Strong winds - Chapitre 3 - Lorsqu'il souriait, son apparence était remarquable.

 

Zhuang Zhou rêva autrefois qu'il était un papillon, se mouvant joyeusement sans savoir qu'il était Zhuang Zhou.

(NT : Zhuang Zhou, un taoïste célèbre, rêva qu’il était un papillon, voletant librement, inconscient de lui-même en tant qu’humain. Lorsqu’il se réveilla, il ne savait plus s’il était Zhuang Zhou ayant rêvé d’être un papillon, ou un papillon rêvant d’être Zhuang Zhou. Ce paradoxe philosophique a plusieurs interprétations : la subjectivité de la réalité, l’unicité entre nature et humanité, le non attachement à un unique point de vue)

Le jeune maître Liu rêva lui aussi . Il rêva qu'il s'élevait dans les cieux, flottant librement dans le vaste vide, flottant au-dessus de toutes choses.

En fait, il n'était pas vraiment un dormeur profond, surtout pendant la journée.
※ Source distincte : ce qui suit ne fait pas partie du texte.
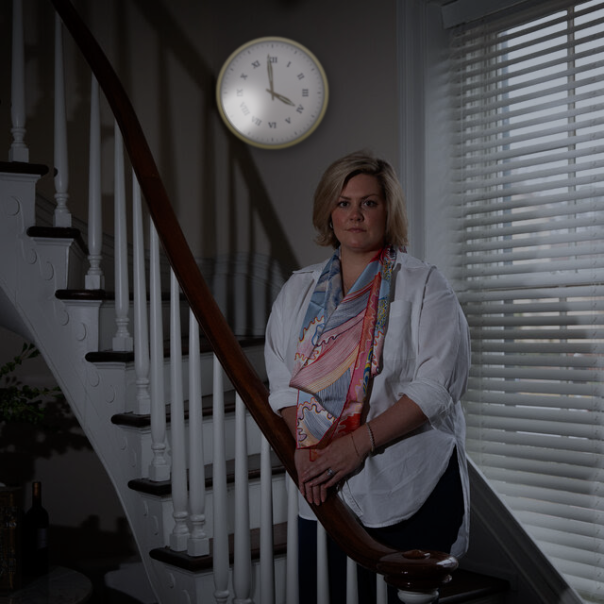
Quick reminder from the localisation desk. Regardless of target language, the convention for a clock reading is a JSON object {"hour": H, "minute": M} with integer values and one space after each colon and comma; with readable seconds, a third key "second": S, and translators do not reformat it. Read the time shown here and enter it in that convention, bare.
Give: {"hour": 3, "minute": 59}
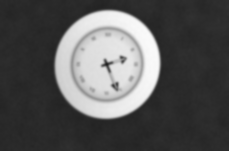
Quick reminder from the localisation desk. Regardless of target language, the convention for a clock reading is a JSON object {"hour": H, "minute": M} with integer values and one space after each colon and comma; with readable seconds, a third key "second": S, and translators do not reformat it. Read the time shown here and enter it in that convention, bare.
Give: {"hour": 2, "minute": 26}
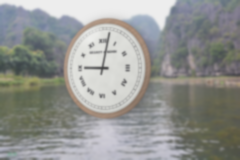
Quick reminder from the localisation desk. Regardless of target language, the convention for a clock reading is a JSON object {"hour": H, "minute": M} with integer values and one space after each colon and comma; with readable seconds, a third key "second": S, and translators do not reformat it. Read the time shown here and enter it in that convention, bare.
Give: {"hour": 9, "minute": 2}
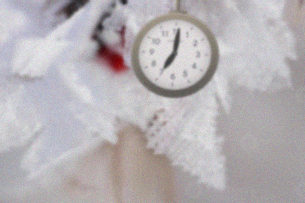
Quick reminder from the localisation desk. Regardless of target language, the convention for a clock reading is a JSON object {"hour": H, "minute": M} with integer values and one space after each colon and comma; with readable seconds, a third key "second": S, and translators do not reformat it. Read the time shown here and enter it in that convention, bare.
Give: {"hour": 7, "minute": 1}
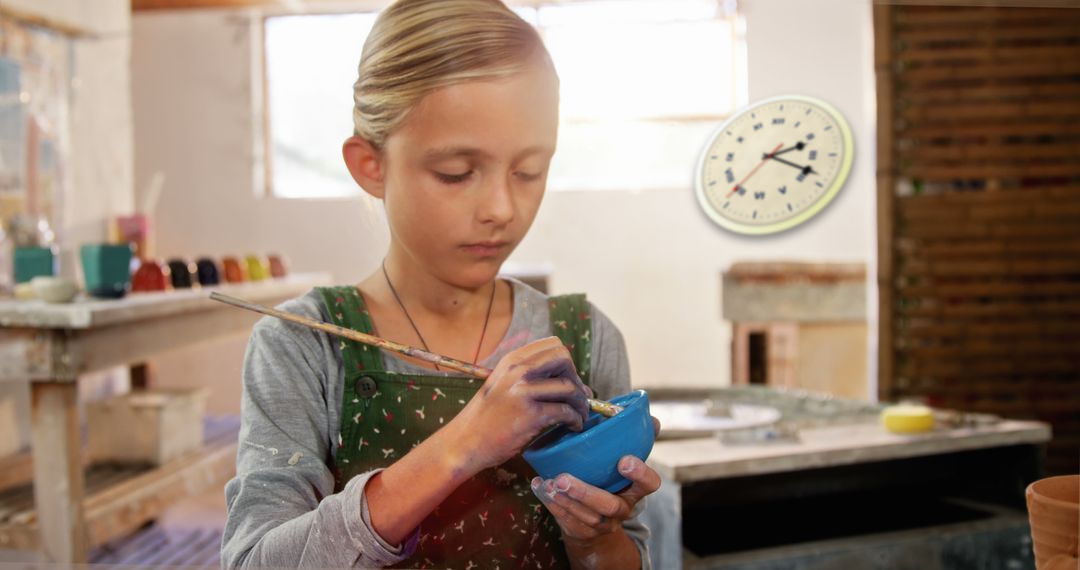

Bien qu'il garde les yeux fermés, il était toujours capable d'entendre presque tous les bruits autour de lui. Alors, pourquoi son serviteur n'arrivait-il jamais à le réveiller ? La raison en était surtout que le jeune maître Liu ne voulait tout simplement pas se réveiller. Le monde qu'il imaginait était tellement vaste, avec des paysages de lumière du soleil et de lune magnifiques et colorés, qu'il arrivait souvent à se perdre dans un royaume éthéré. C'était donc normal qu'il ignore les appels de son serviteur.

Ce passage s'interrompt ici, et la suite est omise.